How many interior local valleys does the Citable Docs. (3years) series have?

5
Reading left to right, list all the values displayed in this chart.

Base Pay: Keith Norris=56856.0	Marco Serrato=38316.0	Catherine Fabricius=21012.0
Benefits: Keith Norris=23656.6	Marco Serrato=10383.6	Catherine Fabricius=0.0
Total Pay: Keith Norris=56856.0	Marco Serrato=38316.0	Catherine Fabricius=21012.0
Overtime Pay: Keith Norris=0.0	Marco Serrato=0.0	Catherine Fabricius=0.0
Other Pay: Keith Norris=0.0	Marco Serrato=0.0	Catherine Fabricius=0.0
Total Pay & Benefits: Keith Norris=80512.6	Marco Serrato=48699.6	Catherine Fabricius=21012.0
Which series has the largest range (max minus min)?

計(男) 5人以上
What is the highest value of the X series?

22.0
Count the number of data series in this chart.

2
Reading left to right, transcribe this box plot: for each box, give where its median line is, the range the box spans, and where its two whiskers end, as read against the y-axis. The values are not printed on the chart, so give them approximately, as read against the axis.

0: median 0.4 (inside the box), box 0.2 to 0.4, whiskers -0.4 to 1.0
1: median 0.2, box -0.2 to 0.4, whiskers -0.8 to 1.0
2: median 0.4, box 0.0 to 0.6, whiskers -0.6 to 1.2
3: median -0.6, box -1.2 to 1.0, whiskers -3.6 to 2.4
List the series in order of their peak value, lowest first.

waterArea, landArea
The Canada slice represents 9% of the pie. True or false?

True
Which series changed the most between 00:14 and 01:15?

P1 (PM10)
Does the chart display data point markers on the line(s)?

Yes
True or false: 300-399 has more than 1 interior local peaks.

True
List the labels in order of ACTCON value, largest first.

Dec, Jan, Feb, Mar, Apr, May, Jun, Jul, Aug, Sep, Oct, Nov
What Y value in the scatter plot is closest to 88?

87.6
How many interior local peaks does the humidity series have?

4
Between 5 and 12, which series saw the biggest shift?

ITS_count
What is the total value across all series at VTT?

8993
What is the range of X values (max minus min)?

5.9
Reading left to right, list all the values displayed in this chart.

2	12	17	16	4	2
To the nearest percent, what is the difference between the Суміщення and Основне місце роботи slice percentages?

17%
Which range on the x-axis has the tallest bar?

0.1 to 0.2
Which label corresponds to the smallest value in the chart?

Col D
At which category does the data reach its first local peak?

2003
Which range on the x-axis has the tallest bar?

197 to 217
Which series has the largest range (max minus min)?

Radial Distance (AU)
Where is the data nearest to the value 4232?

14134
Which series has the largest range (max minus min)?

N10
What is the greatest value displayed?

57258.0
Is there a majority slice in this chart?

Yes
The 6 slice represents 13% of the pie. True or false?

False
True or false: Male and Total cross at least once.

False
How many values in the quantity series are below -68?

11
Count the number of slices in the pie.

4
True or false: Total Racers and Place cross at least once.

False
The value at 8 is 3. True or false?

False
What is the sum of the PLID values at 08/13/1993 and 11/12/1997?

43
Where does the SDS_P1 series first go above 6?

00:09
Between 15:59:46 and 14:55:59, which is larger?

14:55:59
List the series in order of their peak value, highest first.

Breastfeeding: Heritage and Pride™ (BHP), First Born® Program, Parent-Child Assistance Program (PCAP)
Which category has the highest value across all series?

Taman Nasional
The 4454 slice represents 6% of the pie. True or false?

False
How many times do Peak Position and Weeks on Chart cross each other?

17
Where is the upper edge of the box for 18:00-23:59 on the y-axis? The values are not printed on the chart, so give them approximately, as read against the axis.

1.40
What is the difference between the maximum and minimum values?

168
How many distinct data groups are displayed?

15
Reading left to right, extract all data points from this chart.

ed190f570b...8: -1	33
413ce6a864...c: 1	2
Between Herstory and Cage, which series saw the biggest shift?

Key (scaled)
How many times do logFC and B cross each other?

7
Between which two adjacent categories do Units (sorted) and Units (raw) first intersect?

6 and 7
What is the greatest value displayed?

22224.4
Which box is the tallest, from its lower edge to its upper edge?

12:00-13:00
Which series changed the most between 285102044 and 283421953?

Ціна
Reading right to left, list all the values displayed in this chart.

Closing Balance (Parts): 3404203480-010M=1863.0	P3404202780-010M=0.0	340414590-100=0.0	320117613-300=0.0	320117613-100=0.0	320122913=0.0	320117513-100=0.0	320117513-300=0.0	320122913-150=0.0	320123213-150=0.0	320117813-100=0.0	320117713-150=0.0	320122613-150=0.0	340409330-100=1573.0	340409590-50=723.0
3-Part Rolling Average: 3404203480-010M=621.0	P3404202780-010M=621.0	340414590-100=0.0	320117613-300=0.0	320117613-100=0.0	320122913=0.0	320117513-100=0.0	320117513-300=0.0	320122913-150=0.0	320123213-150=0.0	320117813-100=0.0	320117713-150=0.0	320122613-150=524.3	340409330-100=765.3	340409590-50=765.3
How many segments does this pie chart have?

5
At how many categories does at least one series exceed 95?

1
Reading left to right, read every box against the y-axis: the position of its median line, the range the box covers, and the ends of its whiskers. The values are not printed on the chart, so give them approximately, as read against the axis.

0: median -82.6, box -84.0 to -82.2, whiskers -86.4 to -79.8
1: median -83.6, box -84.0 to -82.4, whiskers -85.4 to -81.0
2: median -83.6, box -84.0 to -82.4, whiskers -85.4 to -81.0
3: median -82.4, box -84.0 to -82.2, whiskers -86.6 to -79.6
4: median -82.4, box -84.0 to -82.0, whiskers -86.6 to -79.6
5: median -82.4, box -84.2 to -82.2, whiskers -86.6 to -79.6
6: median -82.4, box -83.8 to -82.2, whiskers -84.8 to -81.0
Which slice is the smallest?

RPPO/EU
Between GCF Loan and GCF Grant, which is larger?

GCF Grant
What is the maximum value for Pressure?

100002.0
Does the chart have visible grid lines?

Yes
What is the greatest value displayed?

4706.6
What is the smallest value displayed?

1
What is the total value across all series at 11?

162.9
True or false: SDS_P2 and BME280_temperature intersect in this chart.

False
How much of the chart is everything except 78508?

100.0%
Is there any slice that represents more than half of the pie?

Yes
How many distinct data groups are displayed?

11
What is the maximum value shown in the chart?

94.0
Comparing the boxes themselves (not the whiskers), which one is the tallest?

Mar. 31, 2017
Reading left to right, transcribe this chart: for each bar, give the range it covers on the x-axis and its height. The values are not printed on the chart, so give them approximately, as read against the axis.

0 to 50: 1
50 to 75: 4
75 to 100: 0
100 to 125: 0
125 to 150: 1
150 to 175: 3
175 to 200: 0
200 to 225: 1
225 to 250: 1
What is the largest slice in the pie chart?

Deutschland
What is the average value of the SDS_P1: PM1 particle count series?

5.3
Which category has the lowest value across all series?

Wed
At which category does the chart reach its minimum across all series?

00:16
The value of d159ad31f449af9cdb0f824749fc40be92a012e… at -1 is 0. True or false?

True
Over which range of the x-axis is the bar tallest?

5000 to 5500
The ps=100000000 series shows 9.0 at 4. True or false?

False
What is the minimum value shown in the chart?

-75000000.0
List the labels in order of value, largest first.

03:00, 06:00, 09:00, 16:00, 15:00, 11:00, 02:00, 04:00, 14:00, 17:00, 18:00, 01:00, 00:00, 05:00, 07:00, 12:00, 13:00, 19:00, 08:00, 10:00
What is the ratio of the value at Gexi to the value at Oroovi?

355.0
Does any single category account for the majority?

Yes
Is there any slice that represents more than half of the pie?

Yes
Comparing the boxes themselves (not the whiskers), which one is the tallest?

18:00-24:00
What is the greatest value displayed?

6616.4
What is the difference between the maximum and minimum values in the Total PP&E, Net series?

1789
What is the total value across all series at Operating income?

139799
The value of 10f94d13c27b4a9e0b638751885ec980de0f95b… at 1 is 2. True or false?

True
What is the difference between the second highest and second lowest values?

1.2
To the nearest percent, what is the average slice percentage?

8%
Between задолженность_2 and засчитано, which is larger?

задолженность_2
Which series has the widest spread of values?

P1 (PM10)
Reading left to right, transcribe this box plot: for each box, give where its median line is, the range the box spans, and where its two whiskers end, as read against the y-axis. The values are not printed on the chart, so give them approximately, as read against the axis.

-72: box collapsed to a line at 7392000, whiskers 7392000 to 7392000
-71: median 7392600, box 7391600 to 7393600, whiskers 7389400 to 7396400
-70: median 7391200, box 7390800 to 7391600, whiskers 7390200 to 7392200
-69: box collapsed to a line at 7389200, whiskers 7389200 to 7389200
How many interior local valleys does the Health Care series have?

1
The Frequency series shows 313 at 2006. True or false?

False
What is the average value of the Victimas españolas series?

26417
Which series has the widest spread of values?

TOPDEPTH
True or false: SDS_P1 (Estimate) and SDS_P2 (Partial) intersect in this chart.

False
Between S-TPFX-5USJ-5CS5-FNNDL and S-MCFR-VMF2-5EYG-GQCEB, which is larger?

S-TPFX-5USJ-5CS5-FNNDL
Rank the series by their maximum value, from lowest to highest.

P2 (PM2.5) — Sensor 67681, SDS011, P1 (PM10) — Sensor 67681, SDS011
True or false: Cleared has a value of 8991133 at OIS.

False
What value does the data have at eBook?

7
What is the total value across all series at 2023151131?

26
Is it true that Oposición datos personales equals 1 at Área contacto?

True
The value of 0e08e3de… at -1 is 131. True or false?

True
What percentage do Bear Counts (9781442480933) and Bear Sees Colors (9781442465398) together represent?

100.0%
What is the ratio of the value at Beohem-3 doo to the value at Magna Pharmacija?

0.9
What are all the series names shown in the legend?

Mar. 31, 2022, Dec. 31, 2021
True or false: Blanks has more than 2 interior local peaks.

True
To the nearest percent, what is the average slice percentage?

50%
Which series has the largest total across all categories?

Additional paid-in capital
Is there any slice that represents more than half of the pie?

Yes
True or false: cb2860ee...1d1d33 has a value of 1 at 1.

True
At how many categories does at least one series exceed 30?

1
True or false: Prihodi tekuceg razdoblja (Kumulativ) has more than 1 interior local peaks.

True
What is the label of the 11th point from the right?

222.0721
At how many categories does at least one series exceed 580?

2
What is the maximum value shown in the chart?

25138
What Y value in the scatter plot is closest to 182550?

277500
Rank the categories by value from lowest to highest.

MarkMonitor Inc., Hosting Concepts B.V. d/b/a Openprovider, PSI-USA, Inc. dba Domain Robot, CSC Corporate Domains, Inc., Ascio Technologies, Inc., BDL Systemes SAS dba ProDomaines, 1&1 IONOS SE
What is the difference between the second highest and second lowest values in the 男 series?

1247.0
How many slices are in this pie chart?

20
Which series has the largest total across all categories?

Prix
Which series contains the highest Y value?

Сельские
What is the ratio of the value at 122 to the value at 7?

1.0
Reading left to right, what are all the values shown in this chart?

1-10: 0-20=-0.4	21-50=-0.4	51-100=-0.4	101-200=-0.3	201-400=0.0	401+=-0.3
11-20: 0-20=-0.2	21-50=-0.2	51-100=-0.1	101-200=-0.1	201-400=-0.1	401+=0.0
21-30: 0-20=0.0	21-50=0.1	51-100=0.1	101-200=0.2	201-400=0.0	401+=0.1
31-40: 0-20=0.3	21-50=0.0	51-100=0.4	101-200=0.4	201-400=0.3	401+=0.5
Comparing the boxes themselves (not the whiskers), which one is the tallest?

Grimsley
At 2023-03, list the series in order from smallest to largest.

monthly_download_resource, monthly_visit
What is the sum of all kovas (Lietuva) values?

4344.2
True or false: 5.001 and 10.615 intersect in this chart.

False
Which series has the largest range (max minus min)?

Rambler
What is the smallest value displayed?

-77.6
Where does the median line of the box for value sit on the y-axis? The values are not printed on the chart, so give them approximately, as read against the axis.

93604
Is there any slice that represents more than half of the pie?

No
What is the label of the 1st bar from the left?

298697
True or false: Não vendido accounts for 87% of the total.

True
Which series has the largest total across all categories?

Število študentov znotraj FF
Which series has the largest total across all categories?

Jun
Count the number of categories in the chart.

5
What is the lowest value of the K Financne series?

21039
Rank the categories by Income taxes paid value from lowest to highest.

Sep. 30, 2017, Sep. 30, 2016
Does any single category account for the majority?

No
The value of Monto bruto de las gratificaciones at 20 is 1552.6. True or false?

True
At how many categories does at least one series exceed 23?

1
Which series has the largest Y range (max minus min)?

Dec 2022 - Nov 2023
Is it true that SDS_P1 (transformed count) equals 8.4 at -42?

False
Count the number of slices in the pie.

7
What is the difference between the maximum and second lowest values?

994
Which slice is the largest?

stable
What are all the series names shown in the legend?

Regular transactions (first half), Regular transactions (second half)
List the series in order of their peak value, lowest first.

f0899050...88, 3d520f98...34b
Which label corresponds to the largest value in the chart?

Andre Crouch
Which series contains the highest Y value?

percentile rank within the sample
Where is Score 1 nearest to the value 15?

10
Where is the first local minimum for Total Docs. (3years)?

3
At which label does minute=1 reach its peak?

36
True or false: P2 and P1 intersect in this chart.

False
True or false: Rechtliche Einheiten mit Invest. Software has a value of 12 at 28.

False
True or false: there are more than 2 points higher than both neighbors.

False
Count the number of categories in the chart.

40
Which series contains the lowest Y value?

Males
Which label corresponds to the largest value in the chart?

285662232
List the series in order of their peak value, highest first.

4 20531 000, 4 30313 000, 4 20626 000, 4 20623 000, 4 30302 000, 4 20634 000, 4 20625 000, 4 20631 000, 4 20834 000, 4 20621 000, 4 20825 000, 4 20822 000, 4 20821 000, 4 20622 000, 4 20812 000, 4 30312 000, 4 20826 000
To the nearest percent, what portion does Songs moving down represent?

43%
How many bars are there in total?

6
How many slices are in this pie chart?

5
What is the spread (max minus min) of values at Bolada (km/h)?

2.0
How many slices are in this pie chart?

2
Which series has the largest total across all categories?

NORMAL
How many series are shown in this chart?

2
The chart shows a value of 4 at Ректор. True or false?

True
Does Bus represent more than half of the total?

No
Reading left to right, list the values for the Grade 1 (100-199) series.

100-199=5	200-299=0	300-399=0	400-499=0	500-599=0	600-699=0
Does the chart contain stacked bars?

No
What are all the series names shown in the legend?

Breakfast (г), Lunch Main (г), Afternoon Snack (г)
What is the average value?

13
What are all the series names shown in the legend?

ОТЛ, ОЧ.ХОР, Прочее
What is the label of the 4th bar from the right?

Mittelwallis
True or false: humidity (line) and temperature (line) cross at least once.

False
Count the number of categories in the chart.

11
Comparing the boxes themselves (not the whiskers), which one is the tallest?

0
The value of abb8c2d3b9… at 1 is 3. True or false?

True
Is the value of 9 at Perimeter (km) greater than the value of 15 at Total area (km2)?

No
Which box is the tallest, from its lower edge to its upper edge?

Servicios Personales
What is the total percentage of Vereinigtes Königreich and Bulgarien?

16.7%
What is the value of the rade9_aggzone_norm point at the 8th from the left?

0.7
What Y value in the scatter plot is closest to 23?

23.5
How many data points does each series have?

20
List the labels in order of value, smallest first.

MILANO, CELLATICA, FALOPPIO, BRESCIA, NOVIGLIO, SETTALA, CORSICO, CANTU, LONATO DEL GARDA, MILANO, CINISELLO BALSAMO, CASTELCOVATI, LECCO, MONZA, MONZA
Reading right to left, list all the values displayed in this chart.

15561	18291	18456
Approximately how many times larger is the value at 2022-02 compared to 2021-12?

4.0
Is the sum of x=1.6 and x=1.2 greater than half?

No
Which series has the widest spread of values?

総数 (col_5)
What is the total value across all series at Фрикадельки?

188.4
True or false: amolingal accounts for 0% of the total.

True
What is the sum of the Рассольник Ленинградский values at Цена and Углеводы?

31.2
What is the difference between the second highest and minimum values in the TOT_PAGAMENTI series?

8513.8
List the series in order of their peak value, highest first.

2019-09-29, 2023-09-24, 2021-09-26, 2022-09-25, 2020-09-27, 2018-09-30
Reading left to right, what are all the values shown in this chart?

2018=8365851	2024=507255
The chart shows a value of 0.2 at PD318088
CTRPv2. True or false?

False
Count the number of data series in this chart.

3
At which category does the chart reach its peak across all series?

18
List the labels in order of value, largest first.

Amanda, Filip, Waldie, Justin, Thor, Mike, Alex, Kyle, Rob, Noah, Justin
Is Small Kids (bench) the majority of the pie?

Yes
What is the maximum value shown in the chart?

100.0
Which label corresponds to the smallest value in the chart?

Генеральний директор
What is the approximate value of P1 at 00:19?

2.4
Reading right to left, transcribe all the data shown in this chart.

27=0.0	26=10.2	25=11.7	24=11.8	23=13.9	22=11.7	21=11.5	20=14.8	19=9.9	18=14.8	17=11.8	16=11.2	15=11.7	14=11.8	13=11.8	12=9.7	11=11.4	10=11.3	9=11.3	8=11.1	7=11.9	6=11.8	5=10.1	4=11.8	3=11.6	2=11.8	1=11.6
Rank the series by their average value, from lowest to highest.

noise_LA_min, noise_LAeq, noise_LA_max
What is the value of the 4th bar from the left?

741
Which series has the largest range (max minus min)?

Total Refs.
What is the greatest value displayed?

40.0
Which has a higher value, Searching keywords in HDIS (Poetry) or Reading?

| Work order |
Copy the listing word for word, starting at the line containing "Total Refs." and continuing through the end of the listing.

| Worked solution |
Total Refs.
What is the greatest value displayed?

40.0
Which has a higher value, Searching keywords in HDIS (Poetry) or Reading?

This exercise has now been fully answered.